If we're following the usual precedence rules, 2 + (3 * 5) is the right answer here, but this doesn't mean we should favor reduces over shifts (consider the mirror image).

The old-school solution is to provide associativity/precedence rules.

%token NUMBER %left '+' '-' %left '*' '/' %% expression : NUMBER | expression '+' expression | expression '-' expression | expression '*' expression | expression '/' expression | '(' expression ')' ;

The rules (there is a %right as well as a %left, and even a %nonassoc for operators that aren't associative) are given, lowest precedence first.

yacc/bison report no shift reduce errors for this grammar. A quick check of the automaton is reassuring, e.g.,

state 10 expression -> expression . '+' expression (rule 2) expression -> expression '+' expression . (rule 2) expression -> expression . '-' expression (rule 3) expression -> expression . '*' expression (rule 4) expression -> expression . '/' expression (rule 5) '*' shift, and go to state 7 '/' shift, and go to state 8 $default reduce using rule 2 (expression)

This rule applies in the situation like this:

expression '+' expression . op NUMBER

If op is '+' or '-', left associativity tells us to reduce. If op is '*' or '/', the rule says to shift, which will give us a parse that is equivalent to

expression '+' ( expression op expression)

i.e., what we intend.

These days, the use of precedence/associativity rules is discouraged in favor of writing an unambiguous grammar in the first place.

E.g., let's consider the initial balanced parenthesis grammar:

S -> ( ) // rule 1 S -> S S // rule 2 S -> ( S ) // rule 3

The conflict here comes in rule 2 -- how do we get to S S S? Here we can think about the ambiguity in terms of generating a (non-empty) list of grammar symbols each of which generate a balanced expression within a set of parentheses

S -> S T S -> T T -> ( ) T -> ( S )

This basically forces juxtapositions of balanced parenthesis strings to associate to the left. The resulting grammar is unambiguous, and yacc/bison builds a conflict-free parser for it.

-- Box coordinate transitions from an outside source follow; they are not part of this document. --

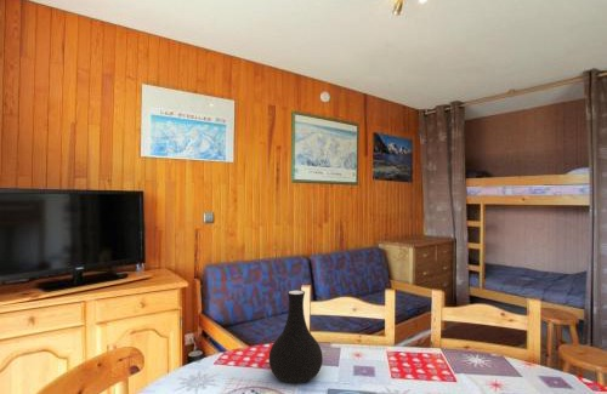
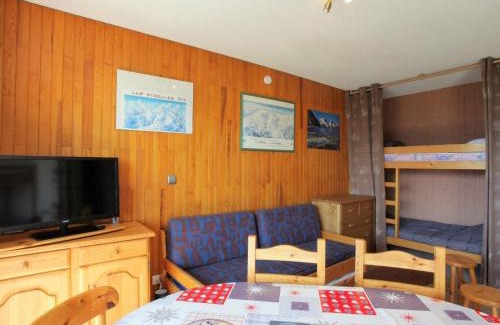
- vase [268,289,324,384]
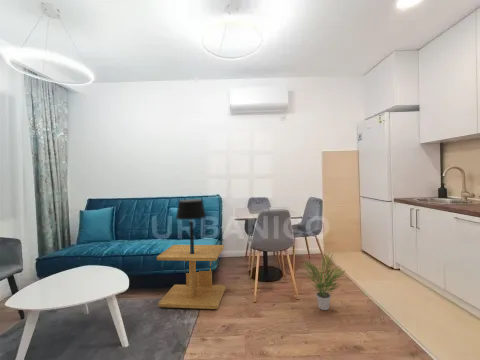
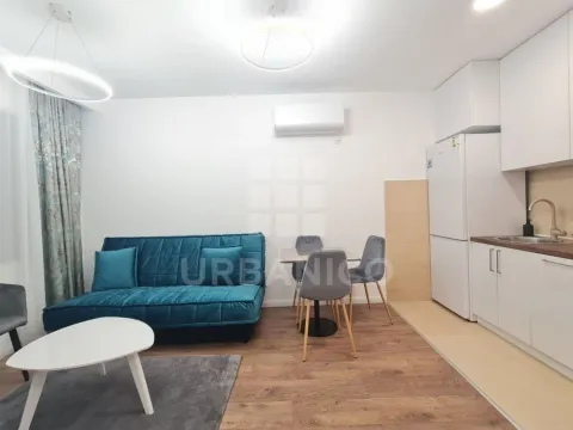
- table lamp [175,198,207,254]
- side table [156,244,226,310]
- potted plant [299,253,347,311]
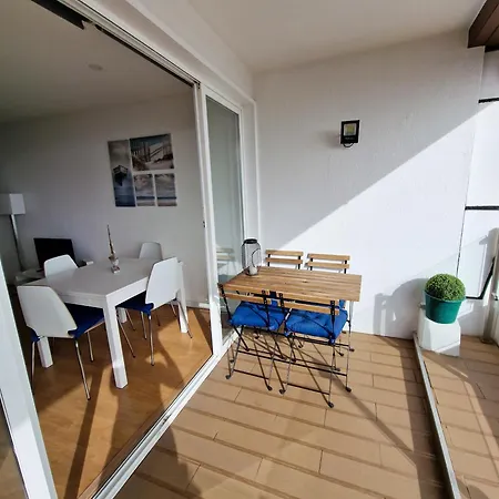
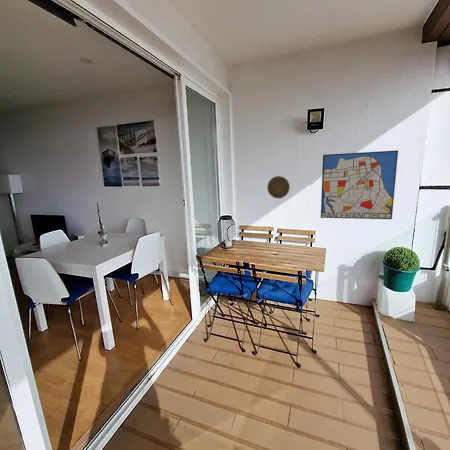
+ decorative plate [266,175,291,199]
+ wall art [320,150,399,220]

A generalization of the same approach enables us to handle precedence relationships unambiguously.

Two critical patterns are the grammars for left- and right-associative sequences:

left : TERMINAL | left TERMINAL ; right : TERMINAL | TERMINAL right ;

Note that if associativity doesn't matter, it's better (if a bit counter-intuitive) to prefer left-associativity to right-associativity, because the reductions come incrementally instead of all at the end, resulting in a smaller stack.

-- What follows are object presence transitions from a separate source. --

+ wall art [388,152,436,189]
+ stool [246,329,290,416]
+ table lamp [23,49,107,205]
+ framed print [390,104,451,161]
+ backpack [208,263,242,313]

We then build a grammar from the lowest-level of precedence to the highest.

expression : term | expression '+' term | expression '-' term ;

These rules assert that an expression is a left associative list of terms, joined by '+' and '-'

term : factor | term '*' factor | term '/' factor ;

Likewise, a term is a left associative list of factors, joined by '*' and '/'.

Finally,

factor : NUMBER | '(' expression ')' ;

A factor is either a NUMBER, or a parenthesized expression.

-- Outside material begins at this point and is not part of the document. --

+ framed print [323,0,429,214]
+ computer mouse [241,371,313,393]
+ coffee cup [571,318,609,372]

The resulting, unambiguous grammar, is processed by yacc or bison without any conflicts. This is not hard, although there is some work in building up an ontology for the various precedence levels. The names I used here are traditional.

Exercise 19.1 Consider the following bison program:

%{ // prop_formula.y // parsing for boolean expressions %} %token AND OR IMPLIES NOT OPEN_PAREN CLOSE_PAREN VAR %% expression : VAR | NOT expression | expression OR expression | expression AND expression | expression IMPLIES expression | OPEN_PAREN expression CLOSE_PAREN ; %%

This is intended to be a recognizer for propostional formula, but it has 12(!) shift reduce conflicts. It can be disambiguated as follows:

  1. NOT has highest precedence
  2. AND is next, and it is left associative,
  3. OR is next, and it is left associative,
  4. IMPLIES has lowest precedence, and it is right associative.

Produce a correct bison grammar. Extra credit: do so without using %left, %right.